RESULTS: A total of 200 patients [age: 56 (19-72), alcoholic cirrhosis: n = 64 (32%), hepatocellular carcinoma: n = 40 (20%), acute liver failure: n = 23 (11.5%), cryptogenic cirrhosis: n = 22 (11%), hepatitis B virus /hepatitis C virus cirrhosis: n = 13 (6.5%), primary sclerosing cholangitis: n = 13 (6.5%), others: n = 25 (12.5%) were included. The median follow-up was 27 mo until June 2015. The overall biliary complication rate was 37.5% (n = 75) with anastomotic strictures (AS): n = 38 (19%), bile leak (BL): n = 12 (6%), biliary drain complication: n = 12 (6%); papillary stenosis (PS): n = 7 (3.5%), ITBL: n = 6 (3%). Clinically relevant were only 19% (n = 38). We established a comprehensive classification for AS with four grades according to clinical relevance. The reconstruction techniques [SS: n = 164, EE: n = 18, HJ: n = 18] showed no significant impact on the development of BCs in general (all n < 0.05), whereas in the HJ group significantly less AS were found (P = 0.031). The length of donor intensive care unit stay over 6 d had a significant influence on BC development (P = 0.007, HR = 2.85; 95%CI: 1.33-6.08) in the binary logistic regression model, whereas other reviewed variables had not [warm ischemic time > 45 min (P = 0.543), cold ischemic time > 10 h (P = 0.114), ALT init > 1500 U/L (P = 0.631), bilirubin init > 5 mg/dL (P = 0.595), donor age > 65 (P = 0.244), donor sex (P = 0.068), rescue organ (P = 0.971)]. 13% (n = 10) of BCs had no therapeutic consequences, 36% (n = 27) resulted in repeated lab control, 40% (n = 30) received ERCP and 11% (n = 8) surgical therapy. Fifteen (7.5%) patients developed cholangitis [AS (n = 6), ITBL (n = 5), PS (n = 3), biliary lesion BL (n = 1)]. One patient developed ITBL twelve months after LT and subsequently needed retransplantation. Rehospitalisation rate was 10.5 % (n= 21) [AS (n = 11), ITBL (n = 5), PS (n = 3), BL (n = 1)] with intervention or reinterventional therapy as main reasons. Retransplantation was performed in 5 (2.5%) patients [ITBL (n = 1), acute liver injury (ALI) by organ rejection (n = 3), ALI by occlusion of hepatic artery (n = 1)]. In total 21 (10.5%) patients died within the follow-up period. Out of these, one patient with AS developed severe fatal chologenic sepsis after ERCP.

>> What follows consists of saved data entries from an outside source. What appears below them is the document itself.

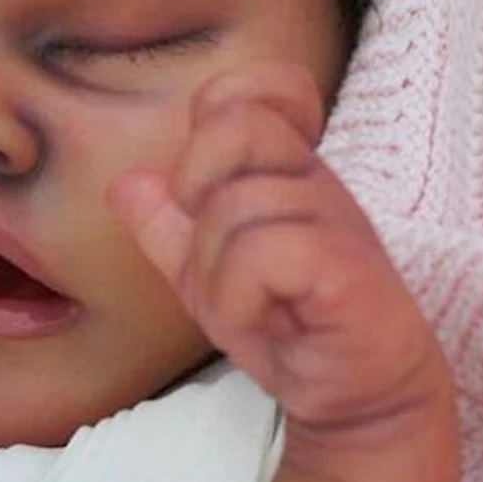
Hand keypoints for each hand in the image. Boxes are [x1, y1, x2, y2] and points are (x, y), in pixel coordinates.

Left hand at [107, 62, 448, 441]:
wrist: (357, 395)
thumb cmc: (285, 323)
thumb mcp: (205, 272)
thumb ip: (165, 225)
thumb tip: (124, 181)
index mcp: (282, 168)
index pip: (253, 86)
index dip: (221, 106)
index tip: (214, 179)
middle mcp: (313, 179)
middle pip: (234, 124)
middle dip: (197, 185)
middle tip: (217, 246)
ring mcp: (335, 219)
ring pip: (233, 205)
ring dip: (213, 272)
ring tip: (245, 305)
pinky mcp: (346, 269)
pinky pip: (259, 253)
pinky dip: (235, 298)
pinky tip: (260, 319)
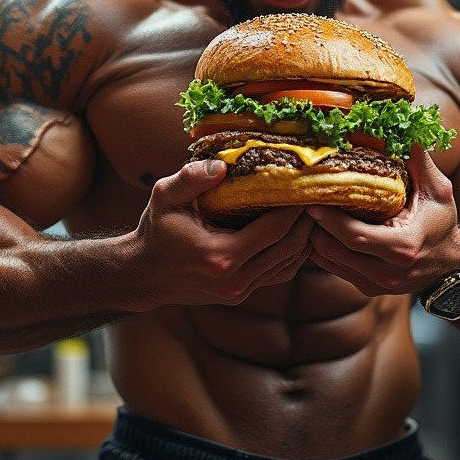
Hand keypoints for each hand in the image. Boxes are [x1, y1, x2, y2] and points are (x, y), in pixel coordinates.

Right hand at [130, 159, 314, 307]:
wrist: (143, 274)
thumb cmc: (155, 231)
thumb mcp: (165, 197)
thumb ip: (191, 178)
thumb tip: (222, 165)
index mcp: (220, 256)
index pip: (274, 230)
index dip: (295, 208)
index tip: (305, 185)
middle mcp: (234, 280)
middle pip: (289, 247)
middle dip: (306, 220)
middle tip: (316, 194)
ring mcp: (239, 291)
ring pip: (289, 263)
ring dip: (304, 237)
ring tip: (312, 209)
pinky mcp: (241, 294)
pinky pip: (279, 273)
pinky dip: (293, 253)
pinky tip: (298, 231)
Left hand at [307, 146, 459, 295]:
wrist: (451, 265)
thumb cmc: (443, 224)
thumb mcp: (439, 190)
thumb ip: (419, 161)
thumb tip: (404, 128)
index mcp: (403, 248)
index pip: (352, 236)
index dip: (327, 218)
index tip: (311, 199)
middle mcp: (387, 273)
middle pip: (332, 250)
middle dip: (314, 225)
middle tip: (303, 200)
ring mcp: (375, 285)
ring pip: (326, 261)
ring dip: (314, 237)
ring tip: (309, 212)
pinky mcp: (367, 289)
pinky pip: (332, 268)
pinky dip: (322, 249)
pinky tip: (321, 228)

CONCLUSION: In our data biliary reconstruction technique and ischemic times seem to have little impact on the development of BCs.

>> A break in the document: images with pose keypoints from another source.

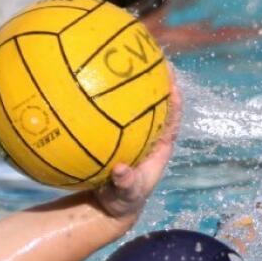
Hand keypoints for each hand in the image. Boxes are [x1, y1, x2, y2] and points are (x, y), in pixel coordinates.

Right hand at [93, 66, 182, 220]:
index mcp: (158, 147)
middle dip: (156, 79)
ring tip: (124, 53)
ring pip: (134, 104)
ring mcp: (132, 134)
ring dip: (132, 81)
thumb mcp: (125, 195)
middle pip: (155, 103)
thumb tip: (121, 171)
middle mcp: (148, 136)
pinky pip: (110, 113)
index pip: (171, 119)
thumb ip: (125, 184)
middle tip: (152, 55)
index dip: (175, 101)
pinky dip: (102, 98)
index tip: (173, 82)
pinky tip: (86, 79)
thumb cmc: (122, 201)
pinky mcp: (114, 136)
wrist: (108, 206)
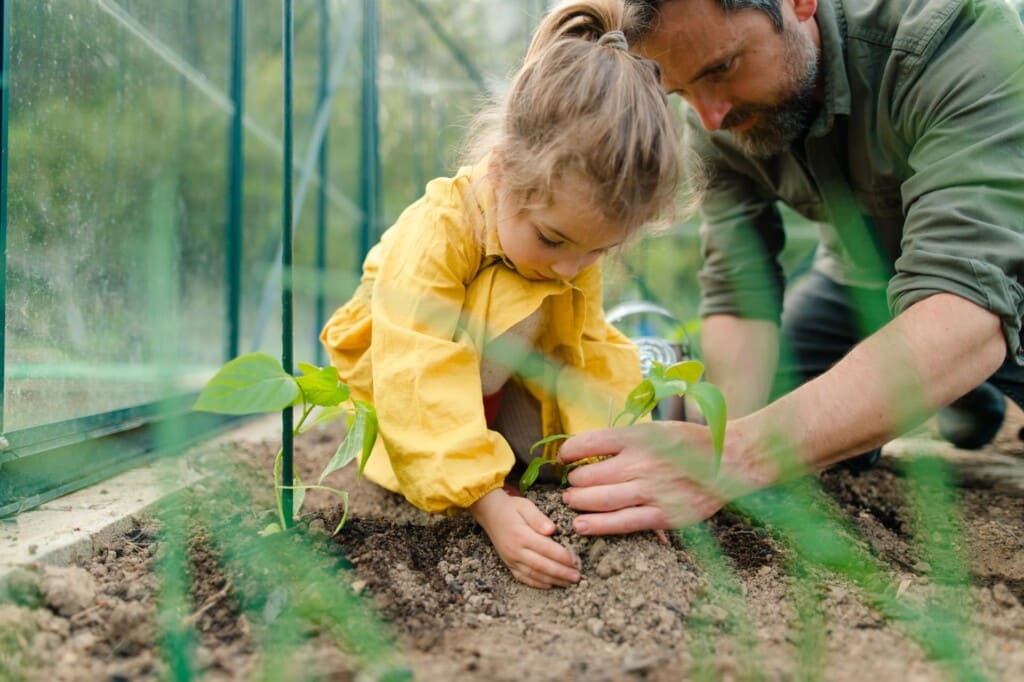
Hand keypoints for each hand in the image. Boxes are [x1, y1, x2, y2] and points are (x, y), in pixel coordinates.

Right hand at [470, 488, 580, 588]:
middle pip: (542, 566)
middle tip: (577, 577)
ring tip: (568, 583)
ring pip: (534, 575)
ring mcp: (511, 559)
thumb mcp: (525, 506)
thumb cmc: (511, 508)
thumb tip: (552, 530)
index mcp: (521, 535)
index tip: (577, 561)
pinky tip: (550, 585)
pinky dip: (537, 583)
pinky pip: (523, 578)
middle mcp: (515, 550)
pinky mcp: (508, 564)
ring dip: (553, 580)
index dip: (563, 557)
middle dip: (561, 573)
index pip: (547, 549)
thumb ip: (538, 518)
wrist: (489, 512)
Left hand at [557, 421, 766, 534]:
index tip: (563, 458)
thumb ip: (623, 440)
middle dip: (573, 481)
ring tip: (572, 503)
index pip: (588, 443)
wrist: (730, 461)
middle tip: (571, 485)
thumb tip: (587, 450)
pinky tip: (581, 526)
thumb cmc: (689, 443)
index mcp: (637, 437)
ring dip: (578, 502)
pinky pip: (622, 522)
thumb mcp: (654, 430)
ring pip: (599, 499)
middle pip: (588, 475)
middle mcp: (641, 462)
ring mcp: (651, 490)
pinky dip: (597, 525)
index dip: (568, 452)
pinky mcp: (663, 515)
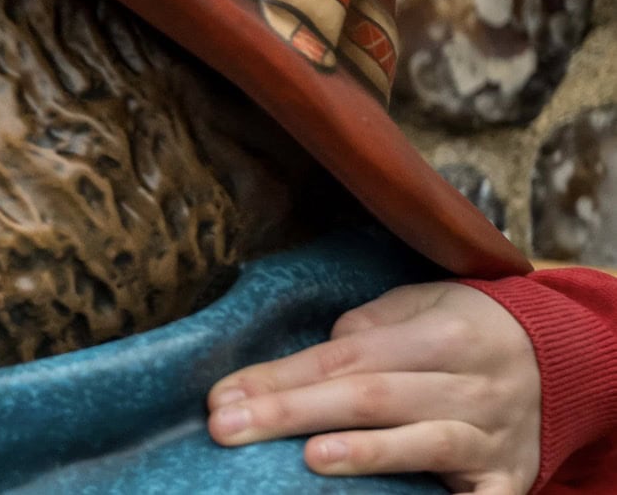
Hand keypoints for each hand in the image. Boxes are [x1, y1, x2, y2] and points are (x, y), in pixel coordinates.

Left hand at [206, 282, 540, 494]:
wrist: (562, 362)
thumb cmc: (465, 333)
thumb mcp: (423, 306)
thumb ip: (367, 326)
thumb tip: (316, 355)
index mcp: (442, 334)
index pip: (343, 358)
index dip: (280, 377)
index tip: (221, 397)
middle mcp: (470, 384)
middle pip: (368, 397)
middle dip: (290, 412)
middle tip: (227, 427)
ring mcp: (490, 435)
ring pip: (420, 442)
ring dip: (364, 452)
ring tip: (309, 456)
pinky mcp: (505, 479)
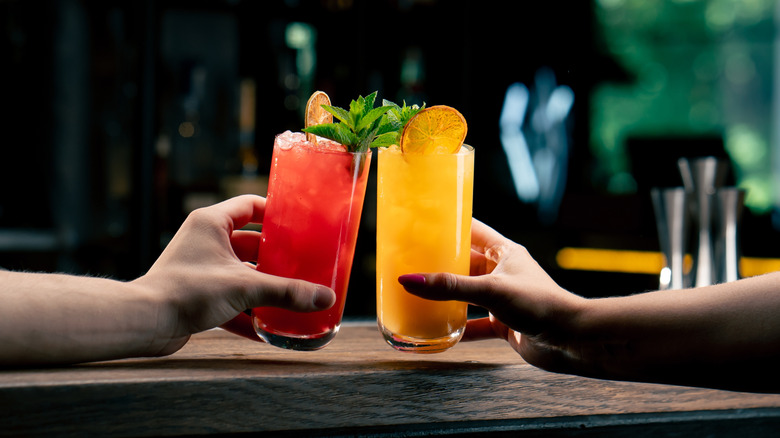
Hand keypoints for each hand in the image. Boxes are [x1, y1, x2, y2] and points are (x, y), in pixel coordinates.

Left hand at [134, 195, 335, 355]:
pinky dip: (248, 310)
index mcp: (212, 223)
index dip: (275, 213)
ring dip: (264, 285)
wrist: (145, 322)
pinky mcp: (197, 294)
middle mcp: (204, 241)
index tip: (299, 225)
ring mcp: (200, 268)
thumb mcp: (245, 287)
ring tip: (292, 294)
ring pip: (242, 272)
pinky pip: (230, 298)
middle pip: (251, 242)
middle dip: (276, 257)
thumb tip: (325, 298)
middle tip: (303, 264)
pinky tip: (270, 327)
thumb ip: (287, 292)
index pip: (250, 206)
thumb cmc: (187, 291)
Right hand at [398, 219, 586, 372]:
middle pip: (464, 263)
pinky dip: (456, 327)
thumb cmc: (540, 303)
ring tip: (416, 294)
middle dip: (439, 263)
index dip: (449, 225)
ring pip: (466, 294)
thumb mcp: (491, 290)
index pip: (472, 230)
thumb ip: (450, 287)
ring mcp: (502, 298)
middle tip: (410, 261)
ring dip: (445, 296)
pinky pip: (473, 324)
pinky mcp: (503, 323)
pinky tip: (437, 331)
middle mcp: (502, 272)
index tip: (423, 223)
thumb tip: (409, 280)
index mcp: (504, 252)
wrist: (571, 339)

Keywords: Liver transplantation, Biliary complications, Anastomotic stenosis, Ischemic type biliary lesion, Non-anastomotic strictures, Bile leak, Ischemic time, Biliary drain complications

Core tip: This study evaluates the impact of various factors on development of biliary complications (BC) after liver transplantation (LT). Biliary reconstruction technique and ischemic times, as well as other donor- and recipient- factors did not influence appearance of BC. However, length of donor-intensive care unit-stay over 6 d did. Furthermore we are the first to describe a comprehensive classification of anastomotic strictures after LT according to clinical relevance.